The McArthur Fellow, my former neighbor and friend, the late Octavia Butler, published the "Xenogenesis" trilogy of science fiction novels. In them, the interstellar traders come to Earth. The most valuable thing we have to trade is: cancer. They have a chemical sense for genetic structure, and find cancer a fascinating evolutionary development, unique in the known galaxy.
Question: If oncogenes are of very great age (Shilo and Weinberg estimate that they originated 800 million years ago) and if evolutionary theory predicts the elimination of genes capable of killing juveniles how does one account for the fact that oncogenes manage to kill modern juveniles?
Answer: The theory of evolution needs a radical revision.
Oncogenes are mutated forms of genes necessary for cellular functions. For example, many genes regulate the cell cycle -- mutations in those regulatory genes lead to runaway lineages of cells that ignore the biochemical signals that usually prevent further cullular division.
I know that genes that cause cancer also perform beneficial functions.
Let me rephrase: Why hasn't natural selection eliminated the ability of oncogenes to kill juveniles?

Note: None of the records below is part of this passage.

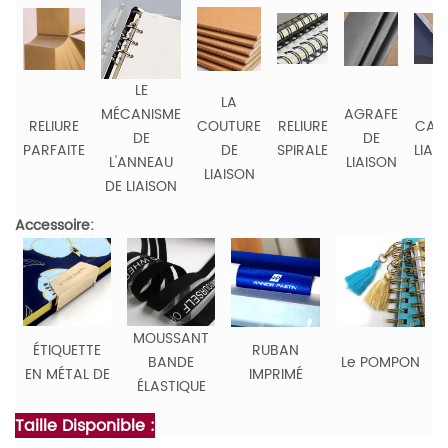
LE
LA
MÉCANISME
AGRAFE
RELIURE
COUTURE
RELIURE
CAS 
DE
DE
PARFAITE
DE
SPIRALE
LIAI
L'ANNEAU
LIAISON
LIAISON
DE LIAISON
Accessoire:
MOUSSANT
ÉTIQUETTE
RUBAN
BANDE
Le POMPON
EN MÉTAL DE
IMPRIMÉ
ÉLASTIQUE
Taille Disponible :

My suggested revision of evolutionary theory fixes the problem. It proposes evolutionary change itself led to increases in lethal juvenile cancer. As noted by Crespi and Summers in "Positive Selection in the Evolution of Cancer" (cited in Carl Zimmer's SciAm article):
"As first described by Graham (1992) in his book Cancer
Selection, strong selection ... can also lead to increased cancer risk as a pleiotropic byproduct, although here the effects are expected to be less pronounced. For example, artificial selection for large size has led to greatly-increased cancer rates in some breeds of dogs (Graham, 1992; Leroi et al., 2003), and pediatric cancers of humans appear to be concentrated in two tissues, brain and bone, that have undergone rapid phenotypic changes in their developmental trajectories along the human lineage (Graham, 1992; Leroi,Koufopanou & Burt, 2003). In these cases, rapid evolution drives the genotype away from the optimum, increasing the risk of cancer as a result (Galis & Metz, 2003; Leroi et al., 2003). Such cases may typically be transitory, disappearing once the species or population has adapted to the changes, or they may lead to positive-feedback cycles of oncogene evolution, leading to improved tumour suppression, greater developmental precision and complexity, and further adaptive changes driving pleiotropic oncogene evolution (Graham, 1992)."
That lethal juvenile cancer led to "greater developmental precision and complexity" is another essential part of my theory.
Although my book is cited in two of the papers Zimmer cites in his article he doesn't mention it ... or me.